12:10 p.m.: OK, we deserved a little break. The West Coast teams are priming their guillotines as we speak. In the meantime: Titans executive vice president and COO Mike Reinfeldt is gone. Said owner Bud Adams: "He had 2 years left on his deal but I thought we'd be better off without him. He is out." Major shade. But head coach Mike Munchak stays. That's no good.
10:58 a.m.: Two more mercy killings to throw at you: The Chiefs canned Romeo Crennel, and the Bills fired Chan Gailey. How'd these guys get their jobs, anyway? We will miss their old-man glasses. Chiefs honcho Scott Pioli, who's just as bad as Crennel but has a tidier Patriot Way pedigree, is safe for now.
10:46 a.m.: According to NFL Network's Ian Rapoport, Bears head coach Lovie Smith is gone. Now this, this is what I call a firing. Smith had a solidly above-average career in his nine years in Chicago: He went 81-63; he made the playoffs three times. But he could never get his coordinators in order. Every old coach named Ron or Rod or Bob or Mike spent a year or two in the jobs and performed fairly poorly. The Bears added a new general manager in January—Phil Emery replaced the long draft-challenged Jerry Angelo—and Smith, as part of the old guard, has to leave, even though he went 10-6 in 2012. It's not his fault the Packers have the league's best quarterback while the Bears paid a king's ransom for a lemon. Look at Chicago's losses: at Green Bay, home against the Texans, at San Francisco, home versus the Seahawks, at the Vikings, home against the Packers. Those are all good teams! That shouldn't be an actionable season! But it totally is! What a firing.

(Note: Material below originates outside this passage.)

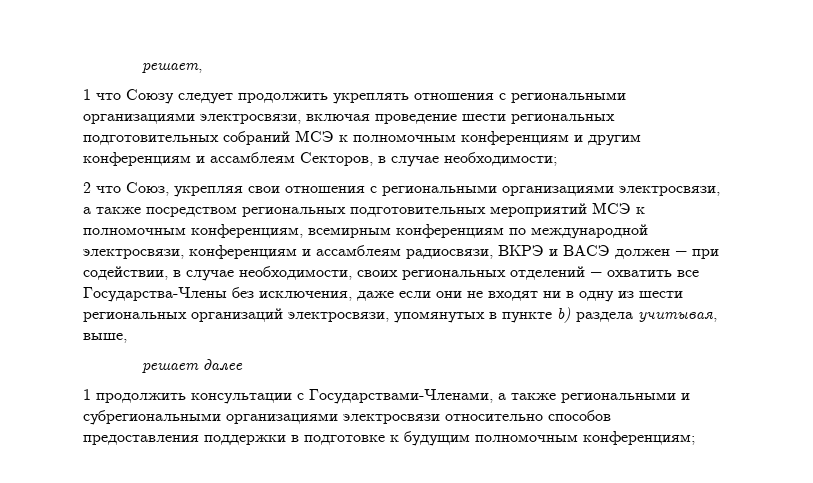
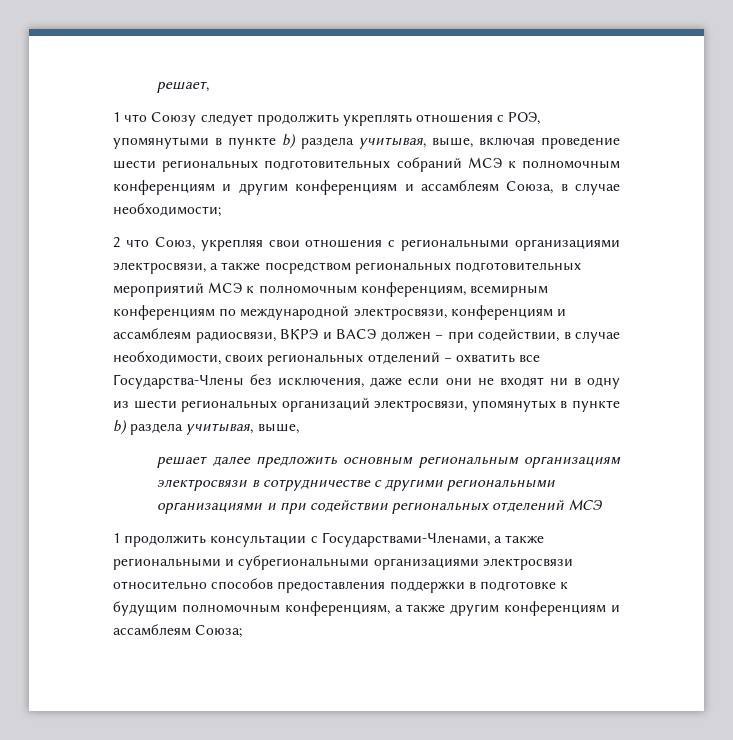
[511,92,626,103] [83,113,301,124] региональными организациями электросвязи, -> [508,112,541,125] [113,134,473,149] РОЭ, упомянутыми в пункте b) раздела учитывая, выше,
[300,152,373,166] Секторов, -> [506,181,554,194] Союза,
(243, 365) none -> [256,456,621,468] [157,479,556,491] [157,499,603,514] предложить основным региональным организациям электросвязи в сотрудничестве с другими региональными организациями и при содействии региональных отделений МСЭ
[583,431,695,445] конференциям; -> [284,601,620,616] [113,624,243,638] конференциям, а также другим конференциям и ассамблеям Союза;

10:20 a.m.: We're getting a bit of a late start, so we'll do all the early firings in one update.
- The Eagles fired head coach Andy Reid, after something of an ordeal.
- Browns head coach Pat Shurmur is gone.
- So is Browns GM Tom Heckert.
- Jets GM Mike Tannenbaum is gone, but head coach Rex Ryan isn't.

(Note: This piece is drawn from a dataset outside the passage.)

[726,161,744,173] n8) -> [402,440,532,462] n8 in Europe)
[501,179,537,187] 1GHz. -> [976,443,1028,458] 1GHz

- Jaguars GM Gene "Blaine Gabbert at No. 10 overall" Smith is no more.
These are pretty good firings. Not elite firings, though. Of course Andy Reid would be fired. He's a good coach, but cripes, he's been a goner for years now. Of course the Browns' management team would be. The personnel man hired by the last owner to assemble the Jacksonville Jaguars? Yep, he's an easy candidate. Mike Tannenbaum is really the only spicy decision, given that not so long ago the Jets looked like a likely 9-7 team with an outside shot at an AFC wild card. But, hell, if you heard that there was a man who traded for Tim Tebow and extended Mark Sanchez, you'd probably assume he was due to be fired.